● **PROVIDED DATA**
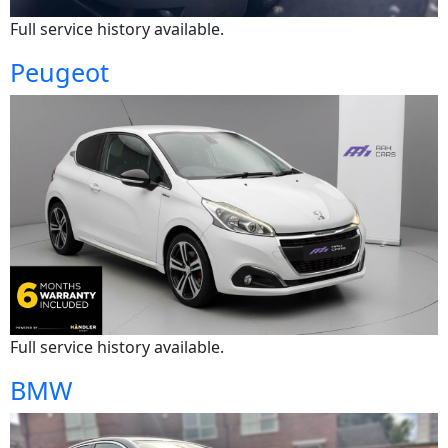
Full service history available.
Peugeot
Full service history available.
BMW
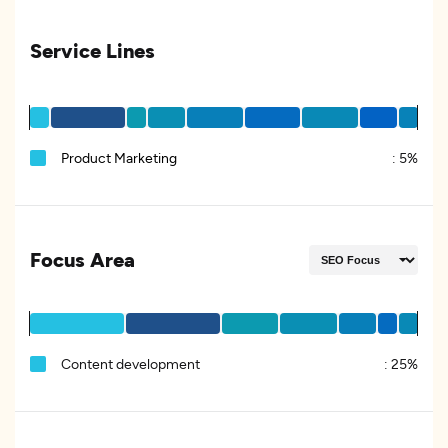
Service Lines
Product Marketing
:
5%
Focus Area
Content development
:
25%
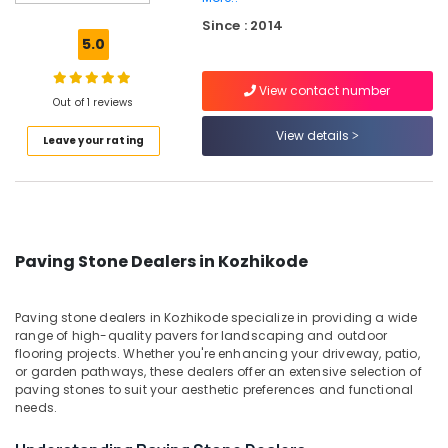
Dealers
Since : 2014
in
5.0
Kozhikode
Terra
View contact number
Red
Out of 1 reviews
Slab
View details
Leave your rating
Cladding
Stone
Dealers
in
Kozhikode
Sanitaryware
Paving Stone Dealers in Kozhikode
Dealers
in
Kozhikode
Paving stone dealers in Kozhikode specialize in providing a wide
range of high-quality pavers for landscaping and outdoor
Under
flooring projects. Whether you're enhancing your driveway, patio,
Counter
or garden pathways, these dealers offer an extensive selection of
Wash
paving stones to suit your aesthetic preferences and functional
Basin
needs.
Dealers
in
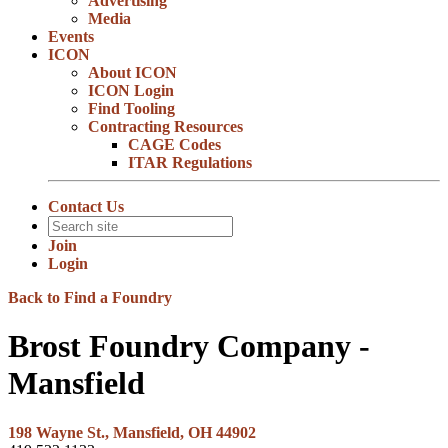
Advertising
Media
Events
ICON
About ICON
ICON Login
Find Tooling
Contracting Resources
CAGE Codes
ITAR Regulations
Contact Us
Join
Login
Back to Find a Foundry
Brost Foundry Company -
Mansfield
198 Wayne St., Mansfield, OH 44902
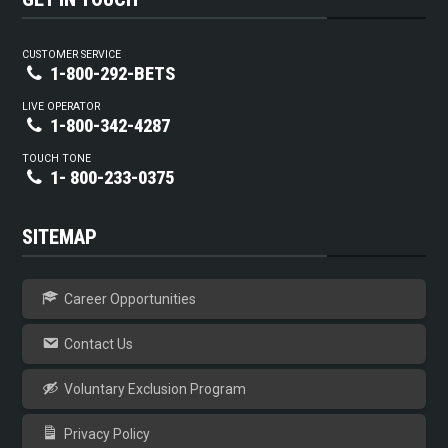
CUSTOMER SERVICE
1-800-292-BETS
LIVE OPERATOR
1-800-342-4287
TOUCH TONE
1- 800-233-0375
SITEMAP
Career Opportunities
Contact Us
Voluntary Exclusion Program
Privacy Policy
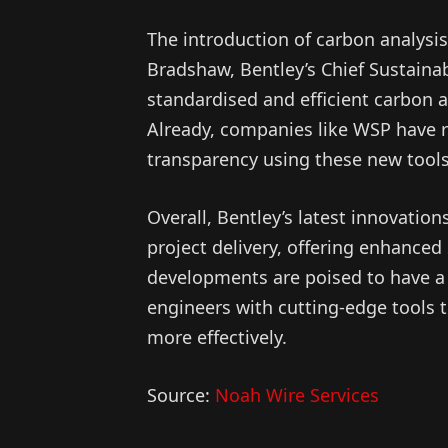
The introduction of carbon analysis
Bradshaw, Bentley’s Chief Sustainabi
standardised and efficient carbon 
Already, companies like WSP have 
transparency using these new tools
Overall, Bentley’s latest innovation
project delivery, offering enhanced
developments are poised to have a 
engineers with cutting-edge tools 
more effectively.
Source:
Noah Wire Services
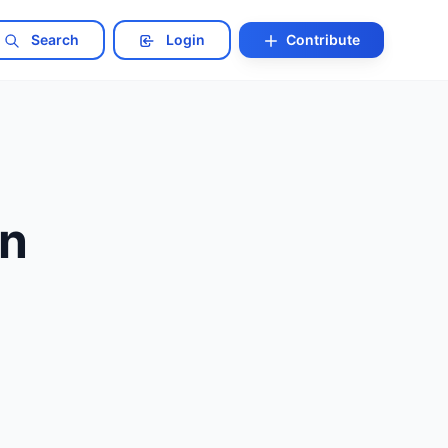
Search
Login
Contribute
in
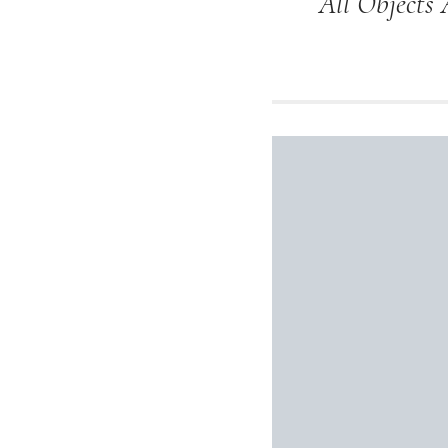
All Objects 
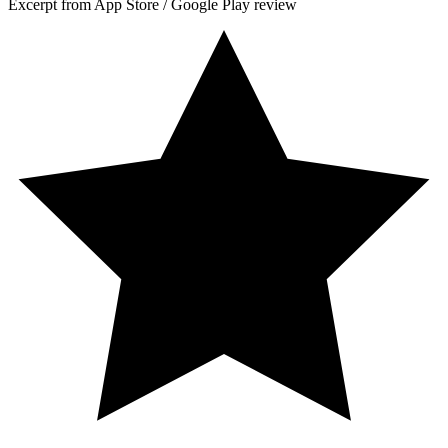
Excerpt from App Store / Google Play review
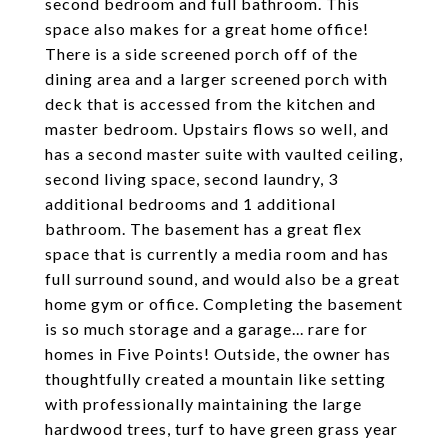
second bedroom and full bathroom. This
space also makes for a great home office!
There is a side screened porch off of the
dining area and a larger screened porch with
deck that is accessed from the kitchen and
master bedroom. Upstairs flows so well, and
has a second master suite with vaulted ceiling,
second living space, second laundry, 3
additional bedrooms and 1 additional
bathroom. The basement has a great flex
space that is currently a media room and has
full surround sound, and would also be a great
home gym or office. Completing the basement
is so much storage and a garage... rare for
homes in Five Points! Outside, the owner has
thoughtfully created a mountain like setting
with professionally maintaining the large
hardwood trees, turf to have green grass year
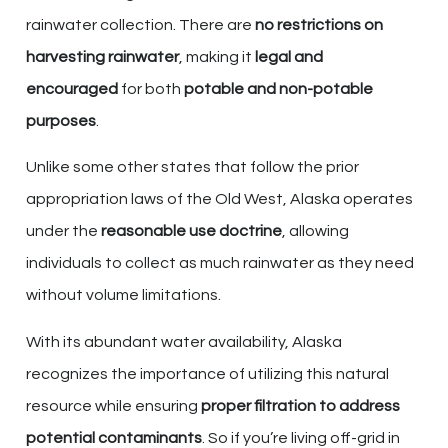
rainwater collection. There are
no restrictions on
harvesting rainwater
, making it
legal and
encouraged
for both
potable and non-potable
purposes
.
Unlike some other states that follow the prior
appropriation laws of the Old West, Alaska operates
under the
reasonable use doctrine
, allowing
individuals to collect as much rainwater as they need
without volume limitations.
With its abundant water availability, Alaska
recognizes the importance of utilizing this natural
resource while ensuring
proper filtration to address
potential contaminants
. So if you’re living off-grid in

● **YOUR OBJECTIVE**
Every record above must be copied exactly, and no picture may appear in the copy.

● **SOLUTION TO THE EXERCISE**
Full service history available.
Peugeot
Full service history available.
BMW
Service Lines
Product Marketing
:
5%
Focus Area
Content development
:
25%
Dealers
Since : 2014
in
5.0
Kozhikode
Terra
View contact number
Red
Out of 1 reviews
Slab
View details
Leave your rating
Cladding
Stone
Dealers
in
Kozhikode
Sanitaryware
Paving Stone Dealers in Kozhikode
Dealers
in
Kozhikode
Paving stone dealers in Kozhikode specialize in providing a wide
range of high-quality pavers for landscaping and outdoor
Under
flooring projects. Whether you're enhancing your driveway, patio,
Counter
or garden pathways, these dealers offer an extensive selection of
Wash
paving stones to suit your aesthetic preferences and functional
Basin
needs.
Dealers
in
Advertising
Media
Events
ICON
About ICON
ICON Login
Find Tooling
Contracting Resources
CAGE Codes
ITAR Regulations
Contact Us
Join
Login
Back to Find a Foundry
Brost Foundry Company -
Mansfield
198 Wayne St., Mansfield, OH 44902
CUSTOMER SERVICE
1-800-292-BETS
LIVE OPERATOR
1-800-342-4287
TOUCH TONE
1- 800-233-0375
SITEMAP
Career Opportunities
Contact Us
Voluntary Exclusion Program
Privacy Policy
The introduction of carbon analysis
Bradshaw, Bentley’s Chief Sustainabi
standardised and efficient carbon 
Already, companies like WSP have 
transparency using these new tools
Overall, Bentley’s latest innovation
project delivery, offering enhanced
developments are poised to have a 
engineers with cutting-edge tools 
more effectively.
Source:
Noah Wire Services
Search
Login
Contribute
in
All Objects 
Excerpt from App Store / Google Play review
second bedroom and full bathroom. This
space also makes for a great home office!
There is a side screened porch off of the
dining area and a larger screened porch with
deck that is accessed from the kitchen and
master bedroom. Upstairs flows so well, and
has a second master suite with vaulted ceiling,
second living space, second laundry, 3
additional bedrooms and 1 additional
bathroom. The basement has a great flex
space that is currently a media room and has
full surround sound, and would also be a great
home gym or office. Completing the basement
is so much storage and a garage... rare for
homes in Five Points! Outside, the owner has
thoughtfully created a mountain like setting
with professionally maintaining the large
hardwood trees, turf to have green grass year
rainwater collection. There are
no restrictions on
harvesting rainwater
, making it
legal and
encouraged
for both
potable and non-potable
purposes
.
Unlike some other states that follow the prior
appropriation laws of the Old West, Alaska operates
under the
reasonable use doctrine
, allowing
individuals to collect as much rainwater as they need
without volume limitations.
With its abundant water availability, Alaska
recognizes the importance of utilizing this natural
resource while ensuring
proper filtration to address
potential contaminants
. So if you’re living off-grid in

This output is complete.